Published online by Cambridge University Press: 19 December 2024
Most of the British left, broadly conceived, supported UK membership of the European Union (EU). During the 2016 referendum, a significant majority of Labour MPs, as well as their Green, Liberal Democrat, Scottish Nationalist and Plaid Cymru counterparts, campaigned for the “Remain” position. Polls suggested that this was generally in line with the aspirations of much of their voting base, especially younger, university-educated professionals concentrated in the major cities. The 2019 general election subsequently marked a turning point, especially in Labour's approach to Europe. In its worst election result since 1935 (in terms of seats) the party lost many traditionally solid “red wall” constituencies in England's post-industrial north, the West Midlands, and Wales, where majorities had, by and large, voted for “Leave” in the plebiscite. Many on the left questioned whether continuing implicitly to support Remain, explicitly advocating a “second referendum” position or even simply favouring a “soft” Brexit that kept the UK inside the European single market was an electorally sustainable position.

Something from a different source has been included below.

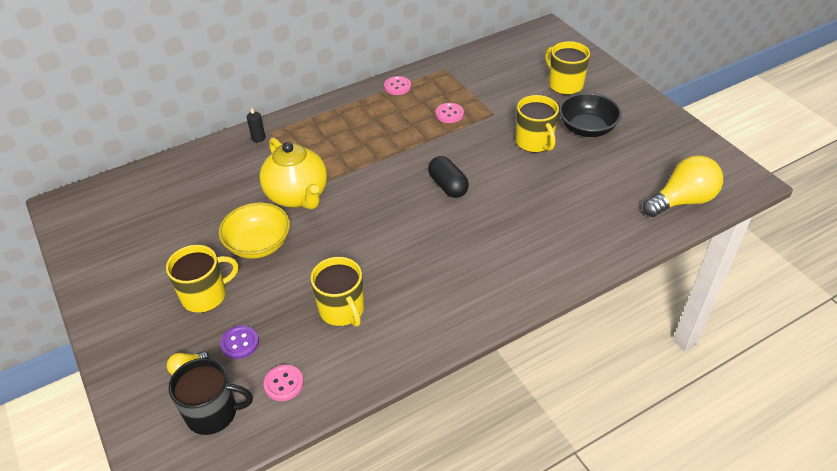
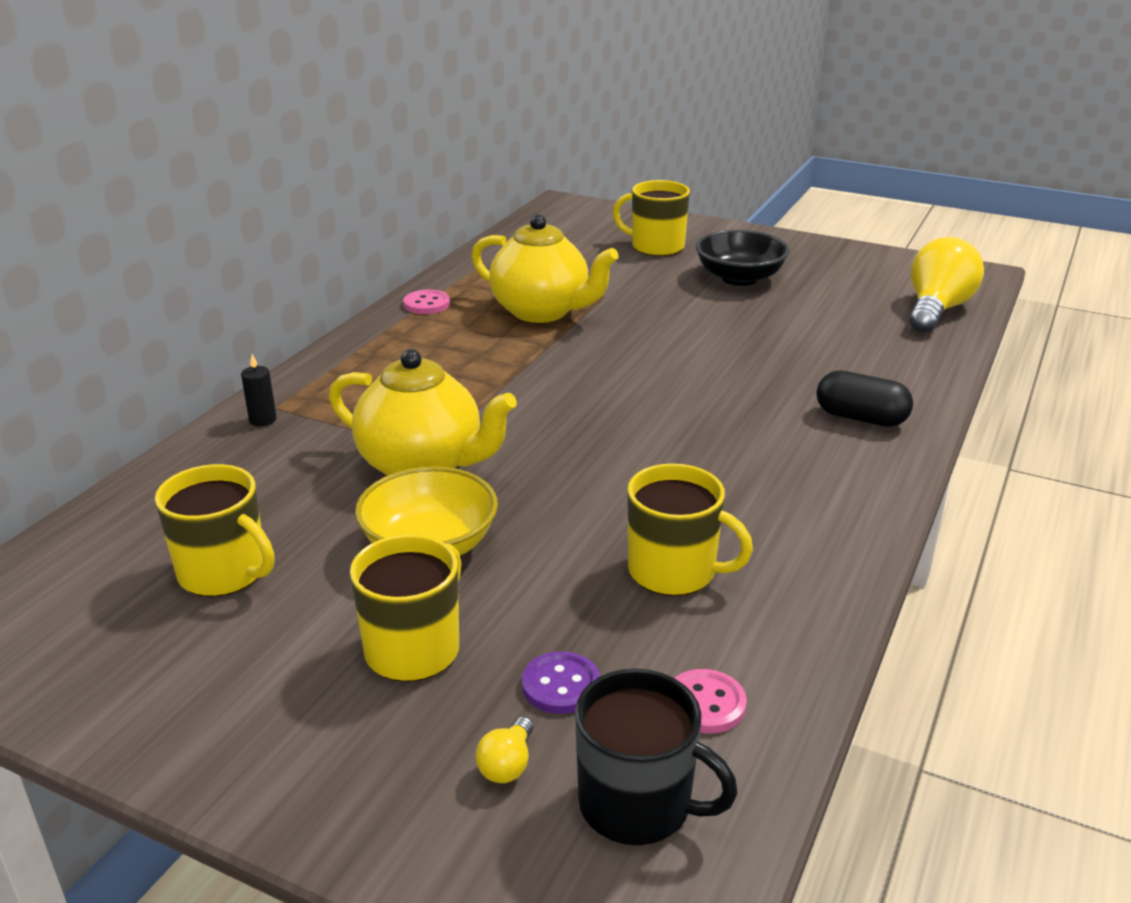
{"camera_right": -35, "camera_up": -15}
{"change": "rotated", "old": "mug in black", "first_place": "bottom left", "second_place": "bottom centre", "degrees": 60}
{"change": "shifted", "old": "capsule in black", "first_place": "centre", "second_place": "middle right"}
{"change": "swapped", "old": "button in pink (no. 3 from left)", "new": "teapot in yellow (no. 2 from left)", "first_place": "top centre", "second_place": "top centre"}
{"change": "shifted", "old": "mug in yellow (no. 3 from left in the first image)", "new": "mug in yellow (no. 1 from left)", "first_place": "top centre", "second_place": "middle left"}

It appeared to be so in the ongoing tumult of the immediate post-referendum period, when, on either side of the indecisive 2017 election, different “Brexits” could be envisaged and parliament was deadlocked. Nevertheless, traumatized by the referendum, its aftermath and then the 2019 election, Labour, along with much of the wider left, fell largely silent on the Europe question as the country “exited” and politics became consumed by the Covid-19 pandemic. Calls for rejoining the EU, or even strengthening ties, had become, at least among prominent left politicians, few and far between.
Prime Minister Boris Johnson's government, meanwhile, used its landslide 2019 victory to rapidly reorder the British economy and its relations with Europe. Having been elected on a promise to “get Brexit done”, Johnson concentrated power in the executive and deployed it assertively, and dysfunctionally, to take the UK out of the EU on 31 January 2020. In a narrow sense, Brexit was indeed “done”.